**WORKING DATA**
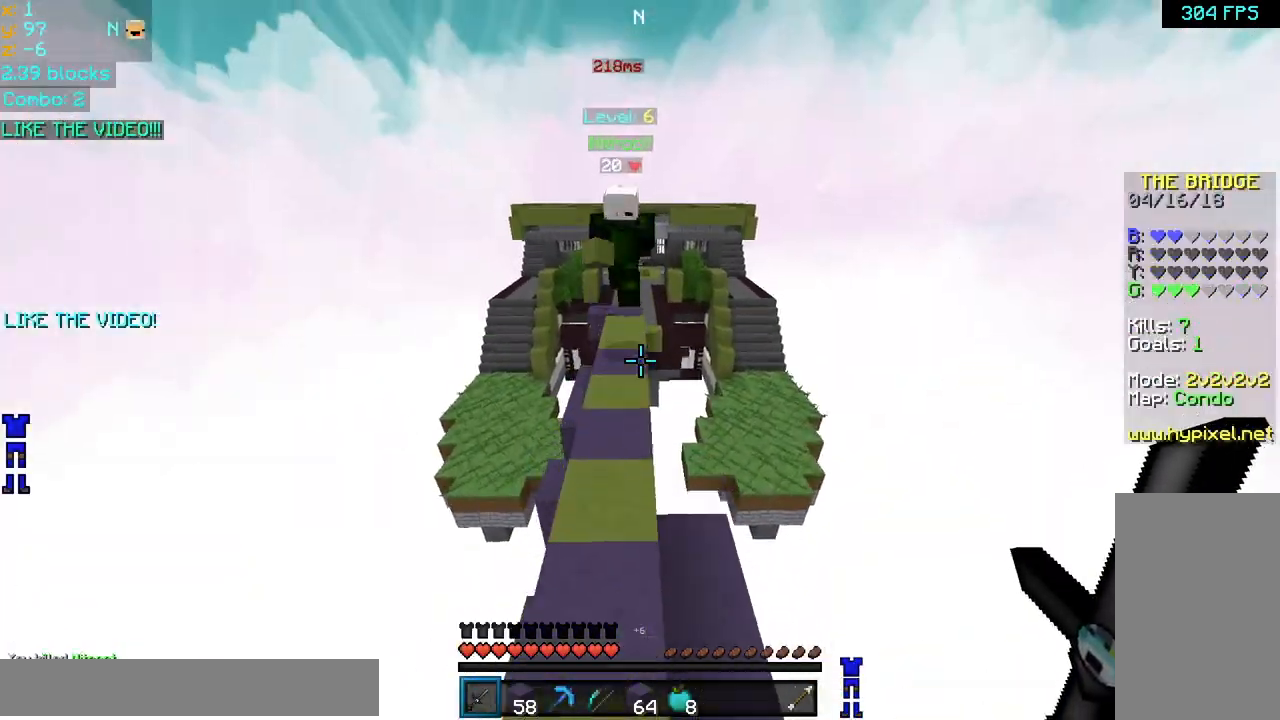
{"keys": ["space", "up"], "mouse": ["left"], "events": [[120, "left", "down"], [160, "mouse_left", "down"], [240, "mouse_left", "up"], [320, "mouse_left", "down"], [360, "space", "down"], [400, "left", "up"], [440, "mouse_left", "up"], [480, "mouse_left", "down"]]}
---
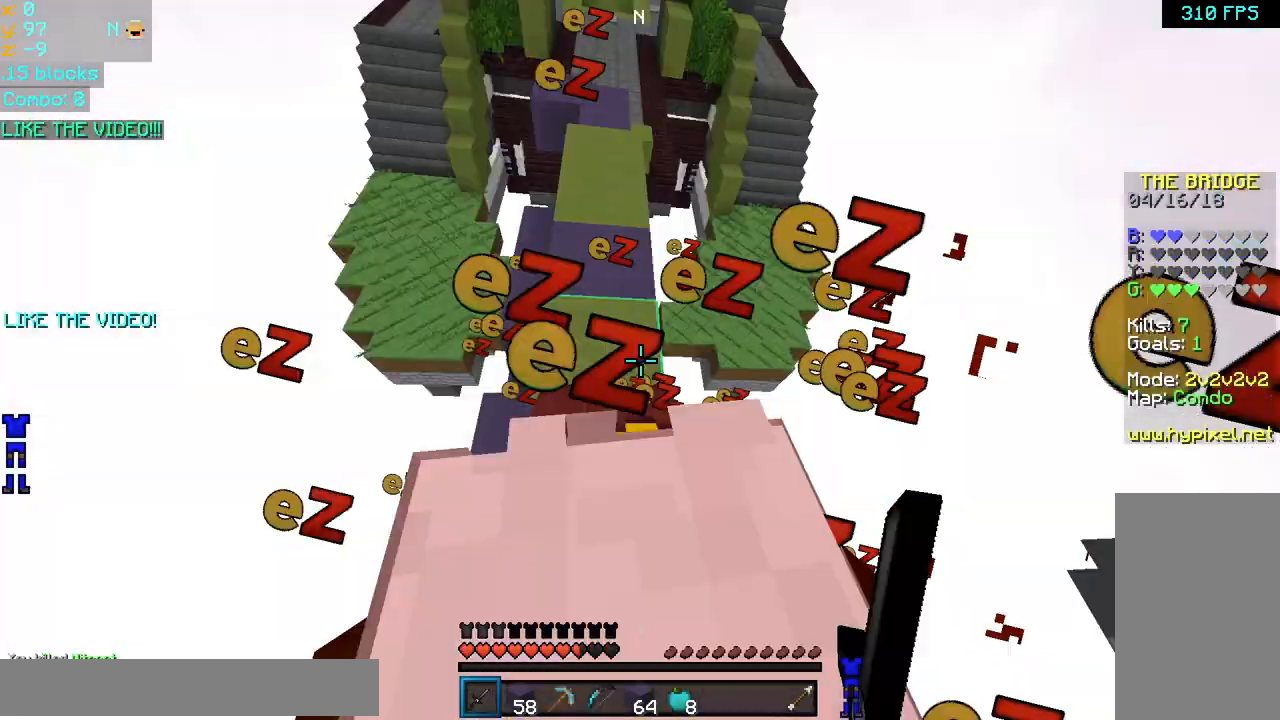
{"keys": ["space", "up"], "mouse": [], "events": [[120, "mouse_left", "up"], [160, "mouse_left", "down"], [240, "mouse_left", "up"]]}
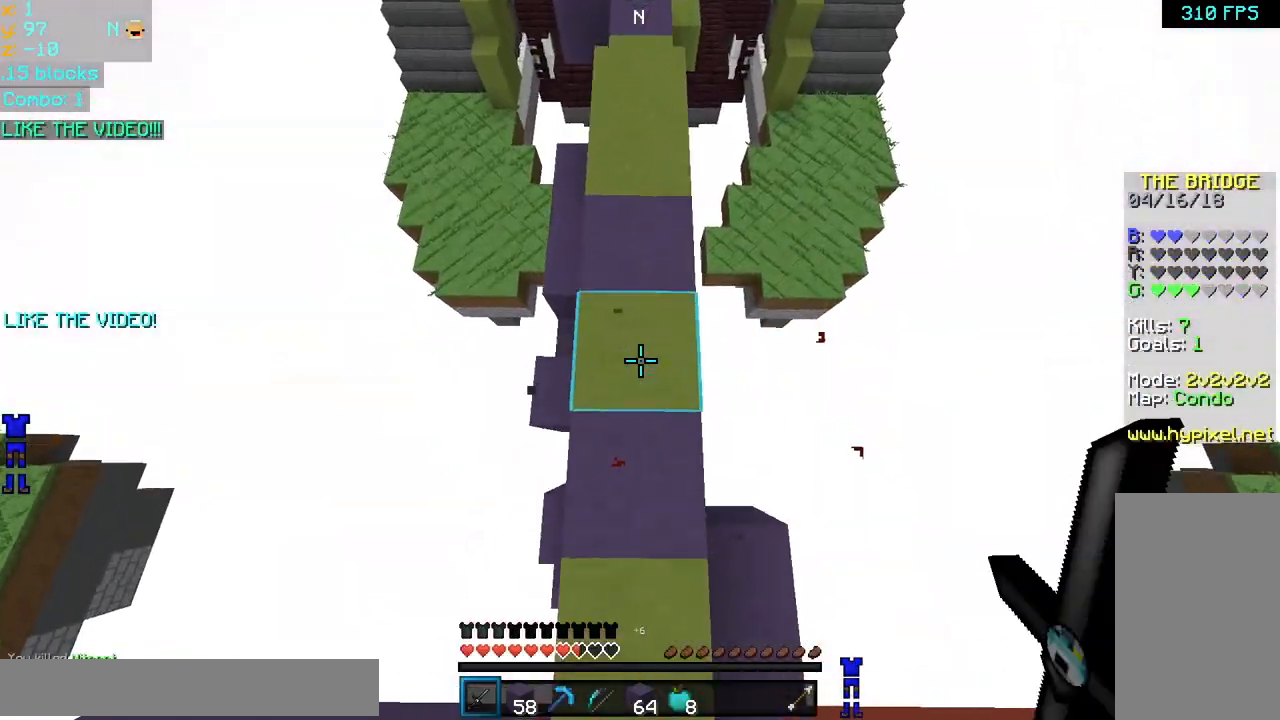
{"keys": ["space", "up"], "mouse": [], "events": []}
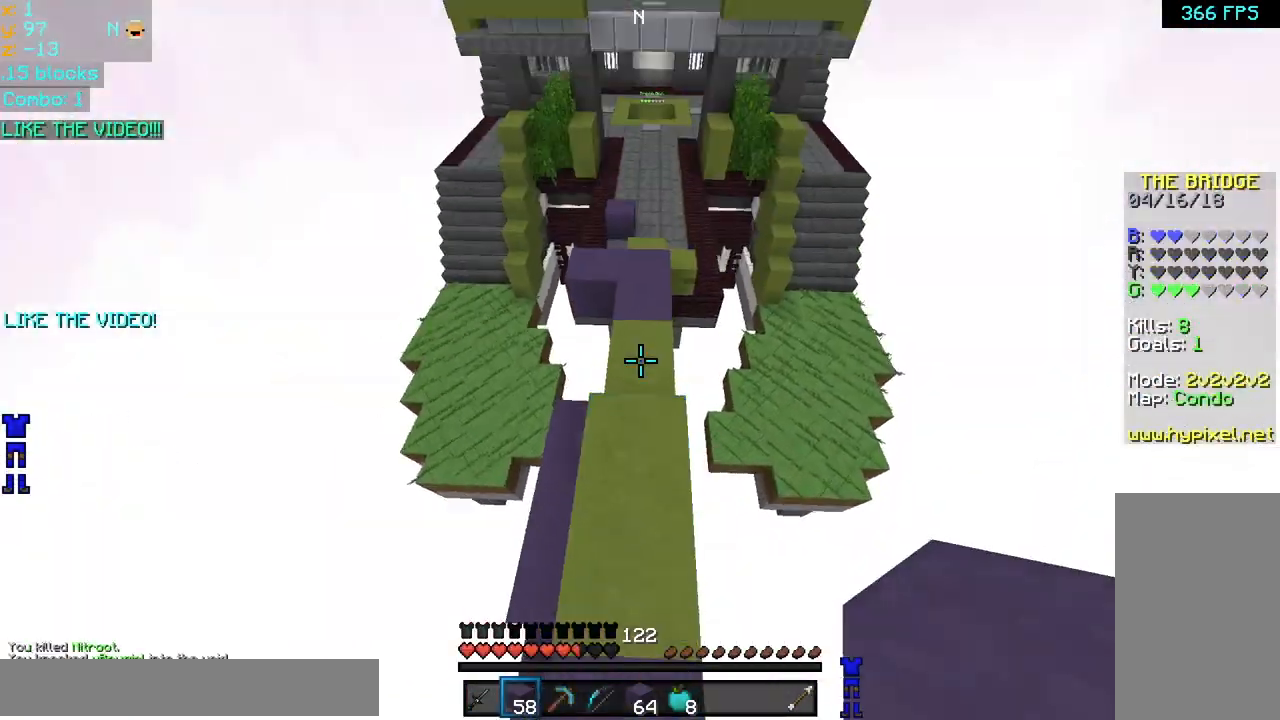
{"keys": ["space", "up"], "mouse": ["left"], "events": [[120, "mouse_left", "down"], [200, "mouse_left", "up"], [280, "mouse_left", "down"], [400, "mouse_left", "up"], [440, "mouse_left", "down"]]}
* * *
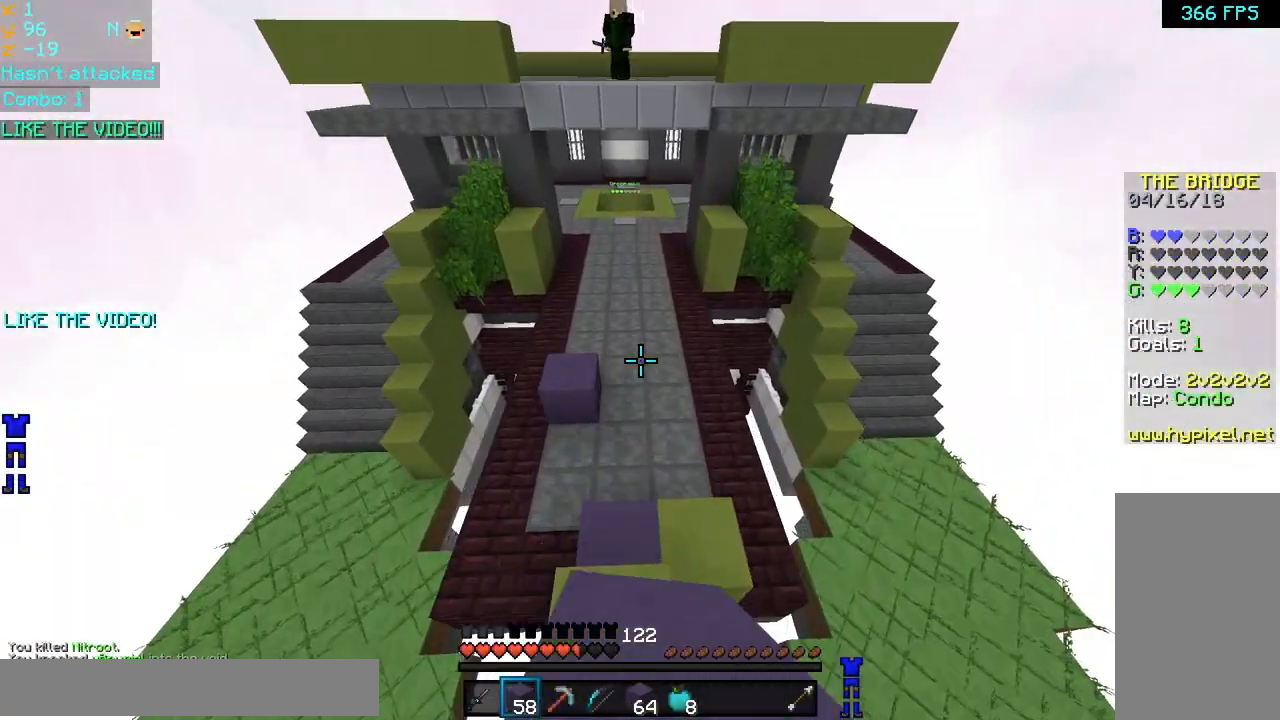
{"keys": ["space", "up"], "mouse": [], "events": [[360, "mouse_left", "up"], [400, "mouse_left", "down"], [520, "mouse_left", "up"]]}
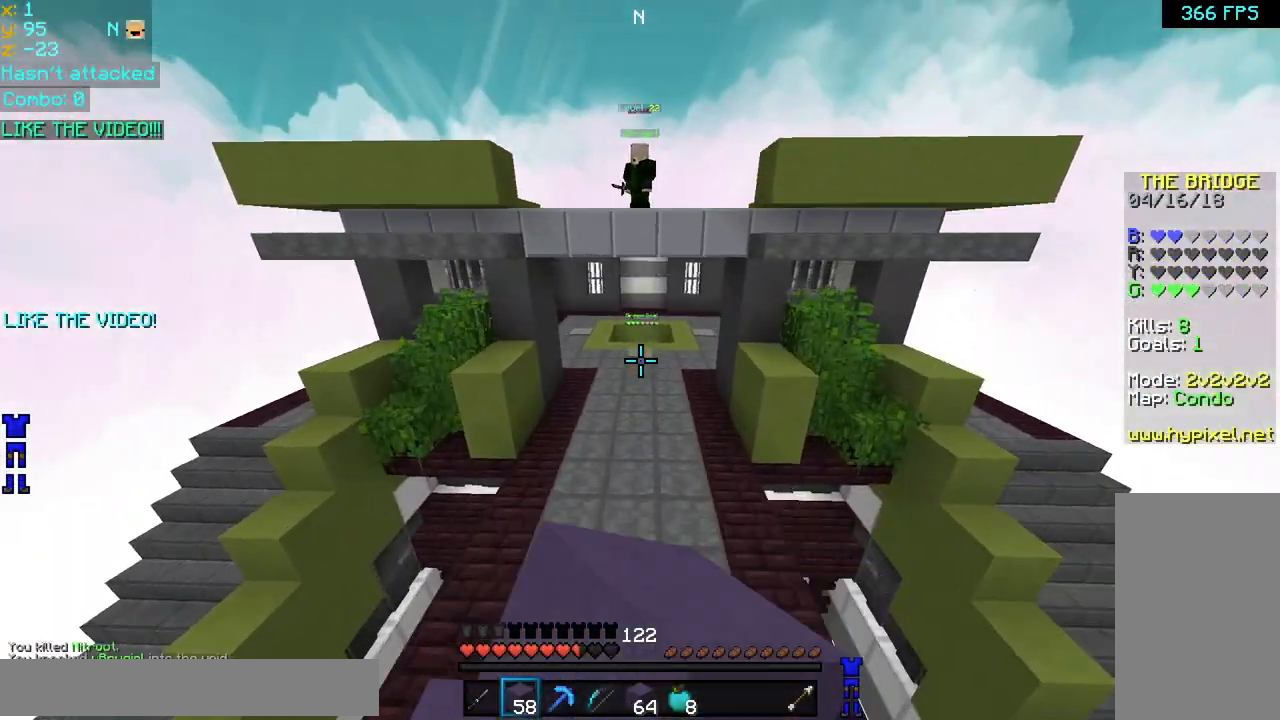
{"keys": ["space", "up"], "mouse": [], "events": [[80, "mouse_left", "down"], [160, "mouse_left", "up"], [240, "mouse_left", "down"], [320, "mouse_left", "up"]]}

**PROBLEM TO SOLVE**
Copy all lines from the entries that contain the word "down".

**RESULT FOR THIS TASK**
{"keys": ["space", "up"], "mouse": ["left"], "events": [[120, "left", "down"], [160, "mouse_left", "down"], [240, "mouse_left", "up"], [320, "mouse_left", "down"], [360, "space", "down"], [400, "left", "up"], [440, "mouse_left", "up"], [480, "mouse_left", "down"]]}
{"keys": ["space", "up"], "mouse": [], "events": [[120, "mouse_left", "up"], [160, "mouse_left", "down"], [240, "mouse_left", "up"]]}
{"keys": ["space", "up"], "mouse": ["left"], "events": [[120, "mouse_left", "down"], [200, "mouse_left", "up"], [280, "mouse_left", "down"], [400, "mouse_left", "up"], [440, "mouse_left", "down"]]}
{"keys": ["space", "up"], "mouse": [], "events": [[360, "mouse_left", "up"], [400, "mouse_left", "down"], [520, "mouse_left", "up"]]}
{"keys": ["space", "up"], "mouse": [], "events": [[80, "mouse_left", "down"], [160, "mouse_left", "up"], [240, "mouse_left", "down"], [320, "mouse_left", "up"]]}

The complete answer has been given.